Il direttore sanitario di Ausl Romagna, Mattia Altini, spiega di essere «molto rispettoso nei confronti del meccanico quando parla di problemi dello spinterogeno» o del filtro anti-particolato. Lo stesso rispetto non sembra però essere più riservato a quelli che un anno e mezzo fa erano considerati gli eroi nazionali, i medici. Le teorie antiscientifiche rimbalzano di telefonino in telefonino, in qualche caso rilanciate anche da politici e tivù nazionali, si radicano nelle convinzioni di chi di medicina non capisce nulla e finiscono per arrivare in corsia al momento del bisogno delle cure. «Sta aumentando l’aggressività, soprattutto tra i familiari dei malati», argomenta ancora Altini. La casistica è ancora limitata ma si creano momenti di forte tensione che finiscono per «mettere tutti a disagio». I pazienti, ovviamente, che perdono la necessaria fiducia nell’affrontare la malattia e le cure, ma anche i medici, stremati da un anno e mezzo di pandemia. «Non è difficile da immaginare come sia stata la vita di chi cura le persone in questi lunghi mesi». Inizialmente in tanti si sono ammalati, anche gravemente, e alcuni sono morti. Si sono sottoposti «a turni massacranti, rinunciando alla propria vita privata e alla propria famiglia: ora devono sopportare gli attacchi di chi ha un approccio non scientifico ma ideologico», e non è facile.

No trasfusione

Il caso emblematico è quello delle due sorelle che giovedì si sono rifiutate di fare sottoporre il padre ultranovantenne a una trasfusione. «Siamo all’assurdo», allarga le braccia il direttore generale di Ausl Romagna Tiziano Carradori. Le due donne pretendevano di sapere prima se il sangue sarebbe arrivato da un donatore vaccinato contro il coronavirus oppure no. Ne è nata una discussione in corsia all’Infermi che si è conclusa – di fronte a medici sconcertati – con la negazione del consenso alla trasfusione. Non si trattava di una terapia salvavita per l’anziano padre ma ne avrebbe accelerato il processo di guarigione. Le due donne temevano un danno: che oltre agli anticorpi sarebbe stato trasferito anche l’Rna. Anche volendo, sarebbe stato impossibile stabilire se il sangue della trasfusione fosse arrivato da una persona vaccinata o meno perché le donazioni sono anonime. In ogni caso, rassicura l’Ausl, anche questa – la trasfusione da vaccinato – rientra nel campionario delle paure sul vaccino del tutto assurde. Non si rischia nulla.
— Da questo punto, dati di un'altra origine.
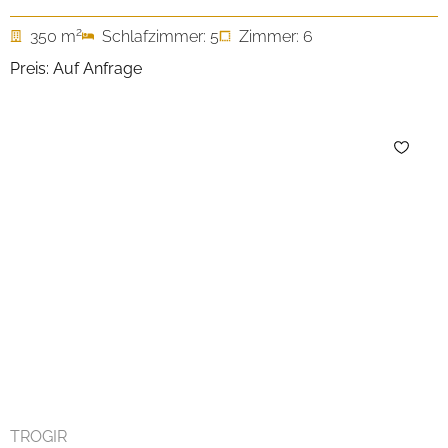
2
350 m
Schlafzimmer: 5
Zimmer: 6
Preis: Auf Anfrage
TROGIR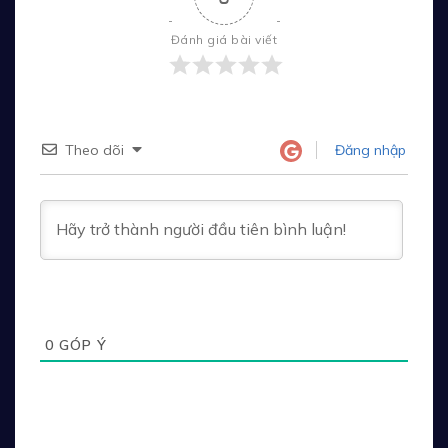
Đánh giá bài viết
Theo dõi
Đăng nhập
0
GÓP Ý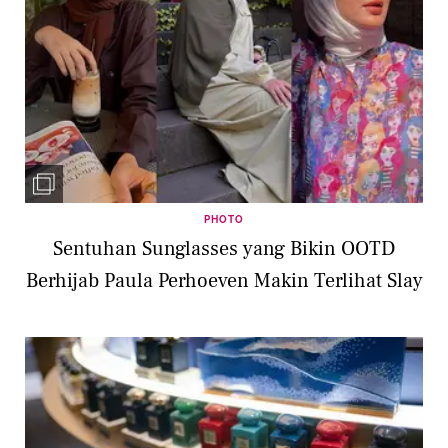
PHOTO
Sentuhan Sunglasses yang Bikin OOTD
Berhijab Paula Perhoeven Makin Terlihat Slay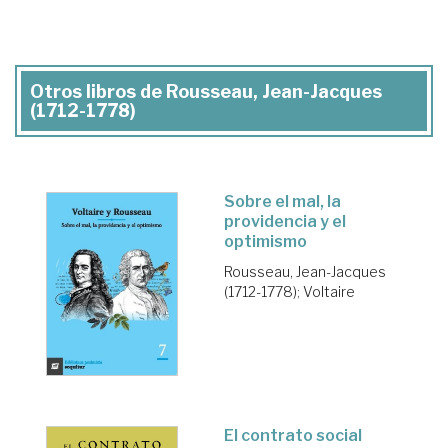
Otros libros de Rousseau, Jean-Jacques
(1712-1778)
Sobre el mal, la
providencia y el
optimismo
Rousseau, Jean-Jacques
(1712-1778)
;
Voltaire
El contrato social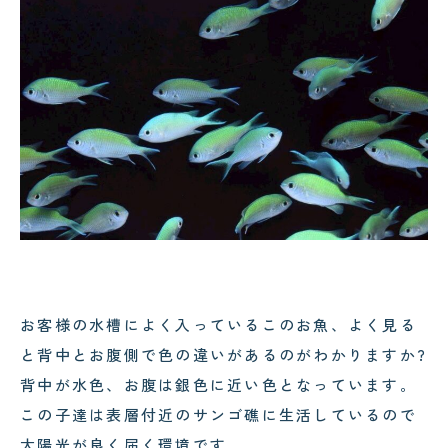
お客様の水槽によく入っているこのお魚、よく見る
と背中とお腹側で色の違いがあるのがわかりますか?
背中が水色、お腹は銀色に近い色となっています。
この子達は表層付近のサンゴ礁に生活しているので
太陽光が良く届く環境です。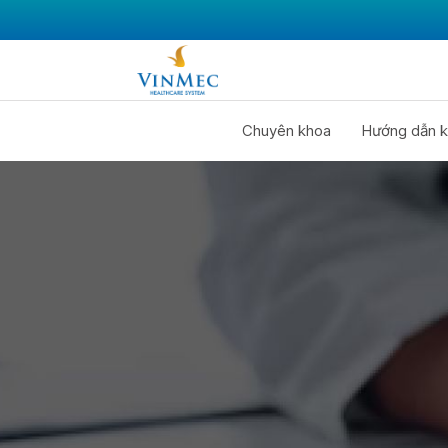
Chuyên khoa
Hướng dẫn k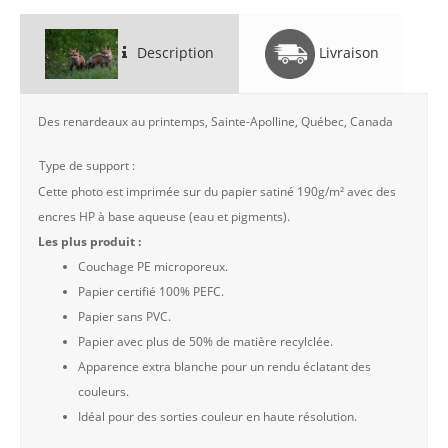
Description
Livraison
Des renardeaux au printemps, Sainte-Apolline, Québec, Canada
Type de support :
Cette photo est imprimée sur du papier satiné 190g/m² avec des
encres HP à base aqueuse (eau et pigments).
Les plus produit :
Couchage PE microporeux.
Papier certifié 100% PEFC.
Papier sans PVC.
Papier avec plus de 50% de matière recylclée.
Apparence extra blanche pour un rendu éclatant des
couleurs.
Idéal pour des sorties couleur en haute résolution.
Si rischia, anche tanto, rifiutando le terapie necessarie. «Si tratta di episodi sporadici – conclude Altini – ma prima di questa trasfusione rifiutata c’erano capitati pazienti che hanno negato il consenso a essere intubati; altri che pretendevano di ricevere il plasma iperimmune o altre cure basate su teorie antiscientifiche. La disinformazione sul Covid può essere molto pericolosa».